Deployment Guide#

Route Optimization

Overview#

The route optimization workflow features an example of how to use NVIDIA cuOpt as a managed service, with sample data and a Python thin client to show how to interact with this service and send requests to solve for routes.

This deployment guide will walk through the process of accessing the service and running the workflow, including information on the various components used, and if further customization is required.

Note

This example is only for reference and should not be used in production deployments. Production implementations of these workflows should be customized and integrated with your Enterprise-grade infrastructure and software and should be deployed on platforms supported by NVIDIA AI Enterprise.

Note

Each user is responsible for checking the content and the applicable licenses of third-party software and determining if they are suitable for the intended use.

Data Pre-Processing

Upon importing the raw data, we need to build a cost matrix which represents the cost of traversing from one location in the optimization problem to another. In this VRP use case, the cost is the travel time from one location to another. This matrix is what cuOpt uses to assess the quality of a given solution as it seeks to minimize the total cost. The cost matrix is a square matrix of dimension equal to the number of locations in a given problem. There are several external tools and API’s to build this cost matrix. In this workflow, a cost matrix is provided for you. This cost matrix has been built with Esri’s OD Cost Matrix tool and saved in a csv file, which we import with the three datasets mentioned above. The rest of the data preprocessing section includes modeling the data as arrays of integers, which is the input format the cuOpt solver accepts. This includes encoding locations by assigning an index to each location, and converting time windows from UTC timestamp to epoch time. The data is then stored in dictionaries that is sent to the solver through json requests.

Route Mapping

After calling on the cuOpt solver to get the optimized routes, the last steps are getting driving directions and mapping the routes. This can be done using a third party tool. In this workflow, we will do so using Open Source Routing Machine (OSRM). To do so, we parse the solver response which includes the locations of routes, convert the location indices to coordinate points, and then map the routes, which includes driving directions as to how to get from one stop to the next.

Environment Setup#

To run this workflow, make sure you have accomplished steps 1-4 in the Quick Start Guide for the cuOpt cloud service. Once these steps have been completed, proceed to the environment setup steps below.

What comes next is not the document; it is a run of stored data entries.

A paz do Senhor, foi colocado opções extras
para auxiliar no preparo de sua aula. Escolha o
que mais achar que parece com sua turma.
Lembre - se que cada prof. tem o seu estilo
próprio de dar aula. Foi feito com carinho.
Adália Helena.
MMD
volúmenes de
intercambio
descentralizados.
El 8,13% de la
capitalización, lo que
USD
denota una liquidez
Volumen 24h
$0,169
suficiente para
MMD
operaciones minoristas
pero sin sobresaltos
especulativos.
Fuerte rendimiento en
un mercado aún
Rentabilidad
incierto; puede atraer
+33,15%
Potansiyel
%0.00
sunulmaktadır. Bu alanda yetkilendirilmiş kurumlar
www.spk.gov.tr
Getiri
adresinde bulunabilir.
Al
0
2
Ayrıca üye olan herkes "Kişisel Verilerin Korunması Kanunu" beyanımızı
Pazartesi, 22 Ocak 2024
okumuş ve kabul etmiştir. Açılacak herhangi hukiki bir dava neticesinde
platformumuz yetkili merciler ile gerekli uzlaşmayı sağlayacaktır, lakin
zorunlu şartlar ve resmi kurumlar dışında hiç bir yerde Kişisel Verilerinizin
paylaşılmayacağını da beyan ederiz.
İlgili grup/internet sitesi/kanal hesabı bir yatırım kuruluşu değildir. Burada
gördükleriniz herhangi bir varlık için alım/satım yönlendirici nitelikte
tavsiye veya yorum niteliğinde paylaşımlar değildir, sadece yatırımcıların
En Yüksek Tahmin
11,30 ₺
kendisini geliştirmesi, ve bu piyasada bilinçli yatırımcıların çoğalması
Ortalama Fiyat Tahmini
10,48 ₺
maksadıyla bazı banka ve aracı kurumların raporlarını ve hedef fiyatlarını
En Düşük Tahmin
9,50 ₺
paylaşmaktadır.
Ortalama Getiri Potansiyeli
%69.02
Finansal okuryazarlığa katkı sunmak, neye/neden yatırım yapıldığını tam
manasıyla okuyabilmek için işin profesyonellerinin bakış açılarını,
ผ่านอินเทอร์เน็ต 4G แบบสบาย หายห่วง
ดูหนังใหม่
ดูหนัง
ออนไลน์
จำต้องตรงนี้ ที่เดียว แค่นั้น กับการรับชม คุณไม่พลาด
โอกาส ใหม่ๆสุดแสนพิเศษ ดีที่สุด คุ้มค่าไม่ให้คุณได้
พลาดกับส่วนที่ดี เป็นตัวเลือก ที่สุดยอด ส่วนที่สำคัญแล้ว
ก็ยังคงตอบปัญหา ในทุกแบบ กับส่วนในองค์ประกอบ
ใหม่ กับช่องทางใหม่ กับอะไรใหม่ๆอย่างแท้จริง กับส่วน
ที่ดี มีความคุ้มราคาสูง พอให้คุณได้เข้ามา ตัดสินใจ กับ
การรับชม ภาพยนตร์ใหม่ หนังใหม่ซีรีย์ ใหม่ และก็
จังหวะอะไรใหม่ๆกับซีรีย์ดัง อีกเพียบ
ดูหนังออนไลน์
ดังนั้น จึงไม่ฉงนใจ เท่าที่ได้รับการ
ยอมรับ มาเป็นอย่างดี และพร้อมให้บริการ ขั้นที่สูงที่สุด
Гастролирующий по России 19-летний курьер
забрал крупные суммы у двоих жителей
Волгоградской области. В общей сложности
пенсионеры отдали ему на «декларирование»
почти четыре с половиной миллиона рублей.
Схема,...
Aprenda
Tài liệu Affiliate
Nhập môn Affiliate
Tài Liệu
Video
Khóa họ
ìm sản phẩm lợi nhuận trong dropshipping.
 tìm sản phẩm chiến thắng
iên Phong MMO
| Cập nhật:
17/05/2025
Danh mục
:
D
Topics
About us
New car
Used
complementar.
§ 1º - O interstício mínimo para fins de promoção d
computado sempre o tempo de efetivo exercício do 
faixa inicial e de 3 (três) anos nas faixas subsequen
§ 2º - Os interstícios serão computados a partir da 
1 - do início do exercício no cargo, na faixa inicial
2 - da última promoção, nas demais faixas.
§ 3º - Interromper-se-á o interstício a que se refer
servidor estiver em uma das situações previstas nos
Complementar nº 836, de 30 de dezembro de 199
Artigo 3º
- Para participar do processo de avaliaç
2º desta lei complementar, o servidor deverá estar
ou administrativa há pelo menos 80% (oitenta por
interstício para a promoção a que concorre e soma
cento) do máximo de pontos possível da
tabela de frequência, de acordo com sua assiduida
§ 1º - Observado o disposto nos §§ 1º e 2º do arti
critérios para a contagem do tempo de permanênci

  1. First, open a new terminal window, and activate the python virtual environment that was previously created from the Quick Start Guide.

    source cuopt-service-env/bin/activate
    
  2. Next, let’s install all the additional libraries and dependencies needed to run the sample notebooks.

  3. Create a file called ‘requirements.txt’ by running the command. This will create and open a new text file in your terminal window.

    nano requirements.txt
    
  4. Copy and paste the following content:

    1jupyterlab
    2pandas
    3requests
    4folium
    5polyline
    6scipy
    7matplotlib
    8wheel
    9ipywidgets
    

    Important

    These are all the libraries and dependencies needed to run the workflow notebooks.

  5. Save and exit the file.

  6. To install everything listed in this file, run the following command:

    pip install -r requirements.txt
    

    Note

    This is equivalent to running a ‘pip install’ command for each requirement.

Run the Notebooks#

  1. Download the notebooks from the NGC Catalog

    • You can either download them directly through the browser or NGC CLI.

      Note

      • To use NGC CLI, follow the setup instructions here

      • To set up the CLI you will need an NGC API key. To set up your API key, follow the instructions here.

  2. Unzip the downloaded file into the current working directory.

  3. Launch JupyterLab and run the notebooks. To do so, run the following command:

    jupyter lab --ip=0.0.0.0 --no-browser --allow-root --NotebookApp.token='' --NotebookApp.base_url='/notebook/'
    
  4. In your Jupyter environment, you will see the following directory:

  5. Enter the ‘route-optimization-service’ folder to see the sample notebooks and datasets. Follow the instructions in each notebook to go through the route optimization workflow for each use case.

    Note

    You can use the Shift + Enter key combination to execute a cell in the notebook.